What you should do: Collect every line in the entries below that contains the string "portalu", matching case exactly.

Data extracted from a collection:
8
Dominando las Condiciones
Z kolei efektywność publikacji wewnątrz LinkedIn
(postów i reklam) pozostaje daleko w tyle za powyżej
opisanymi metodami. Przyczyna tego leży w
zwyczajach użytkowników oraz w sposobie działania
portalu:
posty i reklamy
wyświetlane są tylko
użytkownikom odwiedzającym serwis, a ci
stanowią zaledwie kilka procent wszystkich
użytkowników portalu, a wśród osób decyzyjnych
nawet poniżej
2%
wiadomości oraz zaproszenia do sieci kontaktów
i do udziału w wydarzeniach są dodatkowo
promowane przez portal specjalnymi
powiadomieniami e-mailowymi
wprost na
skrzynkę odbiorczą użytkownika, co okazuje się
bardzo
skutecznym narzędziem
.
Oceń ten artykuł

* * *

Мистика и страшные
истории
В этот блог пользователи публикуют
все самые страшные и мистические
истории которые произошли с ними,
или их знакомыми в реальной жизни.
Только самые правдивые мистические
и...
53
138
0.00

Exercise result:
portalu:
użytkowników portalu, a wśród osób decyzyjnych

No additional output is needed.